Video Home System (VHS)
Eventually, Japan began working on a prototype for a home-based recording device that would require a particular tape format. This was in 1971, and various delays didn't get a video home recorder in America until the mid to late 1970s. However, a format war developed between which tape would be utilized: Betamax or VHS.
Even into the mid 1980s, many people who went to rent movies then will remember seeing a choice between renting a VHS tape or Betamax. Ultimately, VHS became the standard up until the DVD superseded the format in the mid 2000s.
How a VHS Tape Works
In America, the NTSC format was quite different from the PAL format seen in the United Kingdom. In the UK, recording lengths were a little longer in standard mode.
As overplayed VHS tapes aged, it was possible for the tape to become brittle and break. Also, much like audio cassette tapes, old and overplayed VHS tape can loop up inside the casing and require some considerable time to fix. VHS can still hold up well if not played hundreds of times over a period of 20 years and stored in a dry cool place. Unfortunately, many people understandably played their VHS movies until they wore out.
The Evolution of VHS
Other formats included VHS-C (for compact) that were smaller size VHS tapes suited for camcorders. These didn't record with as much time as a standard tape. Even so, the portability stayed popular for a number of years.
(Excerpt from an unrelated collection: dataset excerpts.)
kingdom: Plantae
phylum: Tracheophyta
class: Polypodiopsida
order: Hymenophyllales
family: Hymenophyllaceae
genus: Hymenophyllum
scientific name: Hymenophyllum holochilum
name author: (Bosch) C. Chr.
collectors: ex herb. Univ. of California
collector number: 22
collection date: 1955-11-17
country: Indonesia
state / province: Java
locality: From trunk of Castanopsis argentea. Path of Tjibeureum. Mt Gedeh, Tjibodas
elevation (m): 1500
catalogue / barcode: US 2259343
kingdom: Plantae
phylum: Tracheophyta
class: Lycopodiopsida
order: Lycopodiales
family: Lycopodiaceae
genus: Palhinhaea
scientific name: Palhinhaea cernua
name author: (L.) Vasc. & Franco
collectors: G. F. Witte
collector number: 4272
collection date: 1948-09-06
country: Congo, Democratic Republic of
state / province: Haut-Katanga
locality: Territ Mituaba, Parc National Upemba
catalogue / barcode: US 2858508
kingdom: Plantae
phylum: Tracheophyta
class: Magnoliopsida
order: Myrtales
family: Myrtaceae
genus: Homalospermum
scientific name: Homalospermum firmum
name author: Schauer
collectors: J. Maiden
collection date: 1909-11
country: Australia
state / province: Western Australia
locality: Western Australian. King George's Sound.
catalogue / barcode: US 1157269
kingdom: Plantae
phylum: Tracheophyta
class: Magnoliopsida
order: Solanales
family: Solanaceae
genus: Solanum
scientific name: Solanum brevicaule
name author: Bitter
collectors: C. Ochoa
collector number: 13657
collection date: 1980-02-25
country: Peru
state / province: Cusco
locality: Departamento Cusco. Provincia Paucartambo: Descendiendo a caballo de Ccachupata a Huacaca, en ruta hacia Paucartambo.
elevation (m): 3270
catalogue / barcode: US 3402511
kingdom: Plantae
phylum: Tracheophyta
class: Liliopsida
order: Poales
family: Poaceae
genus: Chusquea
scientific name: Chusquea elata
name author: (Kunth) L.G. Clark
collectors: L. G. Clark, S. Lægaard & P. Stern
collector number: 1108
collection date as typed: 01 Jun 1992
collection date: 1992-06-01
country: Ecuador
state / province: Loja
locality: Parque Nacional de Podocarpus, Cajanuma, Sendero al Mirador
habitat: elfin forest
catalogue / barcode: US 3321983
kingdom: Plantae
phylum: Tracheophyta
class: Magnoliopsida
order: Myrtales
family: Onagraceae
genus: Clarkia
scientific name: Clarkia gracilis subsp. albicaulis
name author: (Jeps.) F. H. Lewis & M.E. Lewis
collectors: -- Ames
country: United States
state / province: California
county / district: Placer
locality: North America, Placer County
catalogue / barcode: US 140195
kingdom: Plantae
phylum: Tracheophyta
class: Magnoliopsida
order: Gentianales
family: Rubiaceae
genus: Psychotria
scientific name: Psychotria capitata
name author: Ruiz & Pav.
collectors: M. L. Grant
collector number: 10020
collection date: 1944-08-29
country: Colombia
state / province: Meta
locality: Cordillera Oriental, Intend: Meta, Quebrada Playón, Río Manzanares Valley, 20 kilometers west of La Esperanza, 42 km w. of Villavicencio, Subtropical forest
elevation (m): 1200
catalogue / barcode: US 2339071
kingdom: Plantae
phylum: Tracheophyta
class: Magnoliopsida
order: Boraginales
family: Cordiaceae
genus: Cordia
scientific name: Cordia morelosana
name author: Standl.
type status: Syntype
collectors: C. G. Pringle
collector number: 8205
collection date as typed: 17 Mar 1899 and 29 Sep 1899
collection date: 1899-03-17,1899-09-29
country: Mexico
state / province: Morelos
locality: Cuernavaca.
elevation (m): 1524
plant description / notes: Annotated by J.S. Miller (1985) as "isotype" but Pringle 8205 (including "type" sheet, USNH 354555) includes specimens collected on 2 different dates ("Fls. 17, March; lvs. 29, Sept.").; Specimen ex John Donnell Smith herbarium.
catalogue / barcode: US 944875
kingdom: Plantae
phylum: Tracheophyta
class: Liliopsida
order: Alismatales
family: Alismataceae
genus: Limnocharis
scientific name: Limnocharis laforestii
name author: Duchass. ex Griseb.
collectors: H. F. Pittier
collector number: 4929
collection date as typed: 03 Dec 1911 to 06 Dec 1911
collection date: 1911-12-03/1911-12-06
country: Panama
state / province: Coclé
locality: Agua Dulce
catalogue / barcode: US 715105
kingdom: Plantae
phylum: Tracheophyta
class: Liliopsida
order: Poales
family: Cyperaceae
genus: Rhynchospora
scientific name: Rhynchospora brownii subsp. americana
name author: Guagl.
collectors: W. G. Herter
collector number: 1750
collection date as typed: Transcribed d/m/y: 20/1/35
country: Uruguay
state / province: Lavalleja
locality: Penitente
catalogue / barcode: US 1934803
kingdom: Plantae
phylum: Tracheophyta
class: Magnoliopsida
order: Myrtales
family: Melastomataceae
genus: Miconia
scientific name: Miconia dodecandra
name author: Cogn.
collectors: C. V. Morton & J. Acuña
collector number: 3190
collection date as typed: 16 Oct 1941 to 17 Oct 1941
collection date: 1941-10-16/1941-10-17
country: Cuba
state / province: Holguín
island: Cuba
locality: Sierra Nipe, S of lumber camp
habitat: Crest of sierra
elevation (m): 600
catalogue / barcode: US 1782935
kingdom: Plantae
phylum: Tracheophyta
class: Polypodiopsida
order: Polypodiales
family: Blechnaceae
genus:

Bridging the gap between VHS and high-definition was a High Definition VHS (W-VHS) that was only available in Japan up until the late 2000s. It could record 720p and 1080i analog resolution in tape format.
Today, VHS is no longer supported by any major company, and there isn't a single studio movie being sold in the format. Now it strictly finds life in the collectors market where artwork on the box of studio-released VHS films becomes a real draw.